Coin collecting and the study of the art, beauty, history, and investment potential of coins.
Why do people care about coin collecting?
Coin collecting has been around for centuries, offering people just like you a hobby; a link to history, art, and beauty; and the potential for investment. Coin collecting offers many sub-categories that allow you to personalize the hobby to suit your own individual interests.
Do you like history? You can choose ancient coinage, American Colonial-era coinage, Civil War-era coinage, or any other time period you like, You appreciate artistic beauty? It's hard to imagine more symbolic and beautiful art than that which Augustus Saint Gaudens, the Nineteenth Centrury’s preeminent sculptor, designed for the $20 gold coin (1907-1933) bearing his name. How about investment potential? Collectible coinage virtually always carries a numismatic premium, often well beyond the value derived from any precious metal content that it may have.

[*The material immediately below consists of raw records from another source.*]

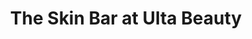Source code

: ---
title: "The Skin Bar at Ulta Beauty"
url: /northbrook/the-skin-bar-at-ulta-beauty/
shop: Kosmetik
---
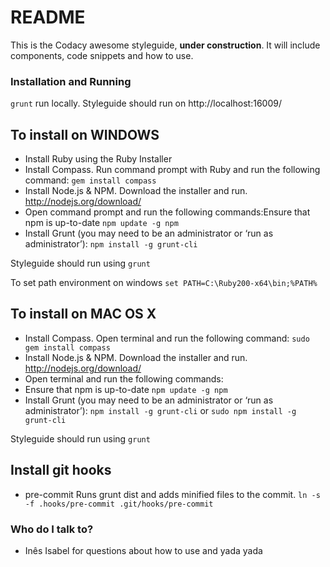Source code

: # README #

This is the Codacy awesome styleguide, **under construction**. 
It will include components, code snippets and how to use. 

### Installation and Running ###

`grunt` run locally.
Styleguide should run on http://localhost:16009/

## To install on WINDOWS ##
* Install Ruby using the Ruby Installer
* Install Compass. Run command prompt with Ruby and run the following command:
`gem install compass`
* Install Node.js & NPM. Download the installer and run. http://nodejs.org/download/
* Open command prompt and run the following commands:Ensure that npm is up-to-date
`npm update -g npm`
* Install Grunt (you may need to be an administrator or ‘run as administrator’):
`npm install -g grunt-cli`

Styleguide should run using `grunt`

To set path environment on windows `set PATH=C:\Ruby200-x64\bin;%PATH%`

## To install on MAC OS X ##
* Install Compass. Open terminal and run the following command:
`sudo gem install compass`
* Install Node.js & NPM. Download the installer and run. http://nodejs.org/download/
* Open terminal and run the following commands:
* Ensure that npm is up-to-date
`npm update -g npm`
* Install Grunt (you may need to be an administrator or ‘run as administrator’):
`npm install -g grunt-cli`
or
`sudo npm install -g grunt-cli`

Styleguide should run using `grunt`

## Install git hooks ##
* pre-commit
	Runs grunt dist and adds minified files to the commit.
	`ln -s -f .hooks/pre-commit .git/hooks/pre-commit`

### Who do I talk to? ###

* Inês Isabel for questions about how to use and yada yada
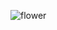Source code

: ![flower](https://media1.giphy.com/media/12ffPkhsEXg316/giphy.gif?cid=ecf05e473iuoepyhoongc9zkybpiakk0t4dcwcoq476uutpt)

Coin collecting can be a private, completely individual undertaking or you can make it an inter-generational "bonding activity" with your family members. It offers you social ineraction through area coin clubs or via national organizations such as the American Numismatic Association. It can proceed at the pace and budget that you would like to allot to it. You can approach coin collecting from the angle that best fits you. You could be a pure collector, driven to complete a particular set of coins, an investor, pursuing profit through your coin acquisitions, or a bit of both - a "collvestor!"
How do I start collecting?
Some good general advice is to start fairly slow, first giving some amount of though to what aspect of coin collecting you would like to pursure. Gathering some information about your collecting interest through books, videos, and contact with other collectors before spending lots of money generally makes sense.
What you learn as you intiate this information-gathering process will either confirm in you your initial interest in a particular area of numimatics, or it may expand and re-direct your collecting focus.
Finding a "coin mentor" or several of them at an area coin club has helped many beginning collectors by providing them a "sounding board" and a source of counsel as they progress in their hobby. Bob Bair is here at Amagi to be a mentor for you!
Most coin dealers are collectors at heart, who can be very helpful to someone just starting out in coin collecting. It will become very clear to you very quickly if a coin dealer value the process of educating and developing you as a collector, or has as his/her primary focus collecting your money! Should you sense the latter in your interations with a coin dealer, you will have no trouble finding other more interested in you and your progression and development as a collector.
Does coin collecting cost a lot of money?
That's completely up to you and to your discretionary budget. Good general advice is to start your expenditures slowly, seeking opinions of other collectors and dealers on what you have bought, if you choose to do so.
Many coins are third-party authenticated and graded by acknowledged experts in the hobby and sealed in temper-proof plastic cases. At least until you feel quite comfortable with your own developting skills in grading coins, buying coins graded by PCGS, NGC, ANACS, or ICG provides substantial measure of protection for your purchase. Acquiring coins in problem-free condition (not cleaned, altered, etc) and in the best grade that you can comfortably afford is important, and as you grow in your confidence and enjoyment in coin collecting, buying the 'key' dates (the most desired and usually rarest) in the series you are collecting helps to ensure future interest in your coins at such time as you decide to sell them.